Is ependymoma in children treatable?

Ependymoma is a serious diagnosis, but it is treatable, and many children do well after treatment — particularly when the tumour is detected before it has spread and when surgery achieves a thorough removal. The extent of surgical removal (how completely the tumour is taken out) is one of the most important factors that influences long-term outcomes. After surgery, radiation therapy is usually recommended for children who are old enough to receive it safely, because it reduces the risk of the tumour returning. The treatment plan for each child is decided by a multidisciplinary team that includes a paediatric neurosurgeon, a radiation oncologist, a paediatric medical oncologist, and a neuropathologist — the tumour is reviewed at a team meeting before any recommendation is made. At CION, every paediatric case goes through our full tumor board before a treatment protocol is recommended. We walk this journey with you and your child, one step at a time.

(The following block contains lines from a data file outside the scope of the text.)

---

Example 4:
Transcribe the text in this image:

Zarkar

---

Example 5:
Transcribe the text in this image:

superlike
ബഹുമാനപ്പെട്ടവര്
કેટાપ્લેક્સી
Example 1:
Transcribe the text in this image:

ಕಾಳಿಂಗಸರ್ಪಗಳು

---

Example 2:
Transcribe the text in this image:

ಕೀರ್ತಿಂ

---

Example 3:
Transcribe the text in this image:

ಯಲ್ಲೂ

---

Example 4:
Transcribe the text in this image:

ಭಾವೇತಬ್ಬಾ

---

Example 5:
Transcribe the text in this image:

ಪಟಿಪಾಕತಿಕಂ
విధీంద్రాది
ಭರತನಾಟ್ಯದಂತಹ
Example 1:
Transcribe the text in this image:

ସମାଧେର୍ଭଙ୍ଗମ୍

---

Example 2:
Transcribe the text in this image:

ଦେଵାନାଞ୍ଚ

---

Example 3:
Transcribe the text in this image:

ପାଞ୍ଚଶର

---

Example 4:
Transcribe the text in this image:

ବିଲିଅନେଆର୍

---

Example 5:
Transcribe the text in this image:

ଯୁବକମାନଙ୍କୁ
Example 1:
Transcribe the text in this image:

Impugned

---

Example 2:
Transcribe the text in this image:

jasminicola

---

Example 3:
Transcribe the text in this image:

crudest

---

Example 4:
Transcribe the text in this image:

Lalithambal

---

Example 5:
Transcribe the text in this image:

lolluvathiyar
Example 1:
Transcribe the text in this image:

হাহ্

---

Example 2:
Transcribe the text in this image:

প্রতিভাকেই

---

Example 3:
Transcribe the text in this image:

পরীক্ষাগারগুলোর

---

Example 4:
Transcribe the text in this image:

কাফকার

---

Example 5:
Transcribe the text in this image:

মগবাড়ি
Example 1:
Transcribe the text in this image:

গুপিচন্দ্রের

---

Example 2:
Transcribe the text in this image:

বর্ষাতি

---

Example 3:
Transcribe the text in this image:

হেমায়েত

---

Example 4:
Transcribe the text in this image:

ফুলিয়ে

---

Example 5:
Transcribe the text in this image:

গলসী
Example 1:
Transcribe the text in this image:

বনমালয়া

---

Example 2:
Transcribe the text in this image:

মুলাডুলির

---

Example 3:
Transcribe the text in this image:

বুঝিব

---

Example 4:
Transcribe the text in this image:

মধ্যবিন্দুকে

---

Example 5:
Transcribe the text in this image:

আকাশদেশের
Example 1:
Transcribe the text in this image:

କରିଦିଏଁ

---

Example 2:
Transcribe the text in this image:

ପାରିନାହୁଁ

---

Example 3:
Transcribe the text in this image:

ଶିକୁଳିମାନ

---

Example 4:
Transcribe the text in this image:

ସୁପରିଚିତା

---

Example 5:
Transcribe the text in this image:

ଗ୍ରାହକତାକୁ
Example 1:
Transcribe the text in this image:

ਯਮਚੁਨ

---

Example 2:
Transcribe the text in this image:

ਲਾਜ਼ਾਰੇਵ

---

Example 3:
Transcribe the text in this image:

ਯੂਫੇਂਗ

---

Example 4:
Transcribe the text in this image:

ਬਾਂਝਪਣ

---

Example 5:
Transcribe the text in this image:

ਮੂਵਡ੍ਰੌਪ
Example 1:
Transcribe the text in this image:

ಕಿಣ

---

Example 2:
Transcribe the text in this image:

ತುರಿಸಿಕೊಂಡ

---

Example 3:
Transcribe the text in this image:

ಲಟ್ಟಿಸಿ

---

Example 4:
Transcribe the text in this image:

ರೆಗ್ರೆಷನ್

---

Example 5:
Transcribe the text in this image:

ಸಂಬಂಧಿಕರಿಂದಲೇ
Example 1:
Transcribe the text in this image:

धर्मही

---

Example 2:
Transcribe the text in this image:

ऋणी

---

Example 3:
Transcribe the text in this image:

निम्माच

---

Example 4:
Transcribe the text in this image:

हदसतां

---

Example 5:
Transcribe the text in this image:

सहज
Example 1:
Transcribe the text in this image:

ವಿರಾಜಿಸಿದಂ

What happens after surgery for childhood ependymoma?

After surgery, the child's MRI is repeated — usually within 24 to 72 hours — to assess how much tumour remains. The pathology report from the removed tissue, along with the molecular subtype results, guides the next decision. In most children over three years of age who have a localised tumour, focal radiation therapy to the tumour site is recommended after surgery. The radiation plan is carefully designed to treat the tumour bed while protecting as much healthy brain tissue as possible. Whether chemotherapy is used depends on the child's age, the tumour grade, whether there is any residual tumour after surgery, and the molecular subtype. Younger children (typically under three) may receive chemotherapy first, to delay or reduce radiation to the developing brain. Regular MRI scans during and after treatment monitor for any signs of regrowth. The CION team will explain the specific schedule and what to watch for at home.

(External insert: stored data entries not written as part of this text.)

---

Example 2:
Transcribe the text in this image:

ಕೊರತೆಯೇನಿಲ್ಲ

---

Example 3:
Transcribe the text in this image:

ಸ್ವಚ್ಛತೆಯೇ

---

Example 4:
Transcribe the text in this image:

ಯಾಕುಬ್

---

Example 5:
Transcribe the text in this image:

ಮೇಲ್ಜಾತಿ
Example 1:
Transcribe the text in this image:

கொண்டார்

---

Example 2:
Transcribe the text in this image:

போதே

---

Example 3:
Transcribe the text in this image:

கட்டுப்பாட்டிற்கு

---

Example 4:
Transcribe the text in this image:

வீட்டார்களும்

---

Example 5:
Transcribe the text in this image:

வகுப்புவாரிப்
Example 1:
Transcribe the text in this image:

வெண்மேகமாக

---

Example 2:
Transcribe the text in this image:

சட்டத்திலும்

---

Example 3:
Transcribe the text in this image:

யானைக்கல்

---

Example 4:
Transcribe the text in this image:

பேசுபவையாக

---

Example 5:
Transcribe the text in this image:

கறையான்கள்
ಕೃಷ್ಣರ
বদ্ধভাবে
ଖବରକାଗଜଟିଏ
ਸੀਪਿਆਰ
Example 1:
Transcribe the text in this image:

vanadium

What are the long-term effects of ependymoma treatment in children?

Treatment for childhood ependymoma can be demanding, and some children experience effects that persist after treatment ends. Radiation to the brain, particularly in younger children, can affect learning, memory, and concentration in the years that follow — this is why the radiation plan is designed to protect healthy brain tissue, and why younger children may receive chemotherapy first to delay radiation. Surgery near the cerebellum or brainstem may temporarily affect balance, speech, or swallowing — a period called cerebellar mutism syndrome in some children, which usually improves over weeks to months with rehabilitation support. Hormone-related effects can occur if the radiation field is near the pituitary gland. The CION team includes coordination with rehabilitation specialists, speech therapists, and educational support services, because healing extends beyond medicine. Follow-up care continues for years after treatment to monitor both tumour control and the child's development.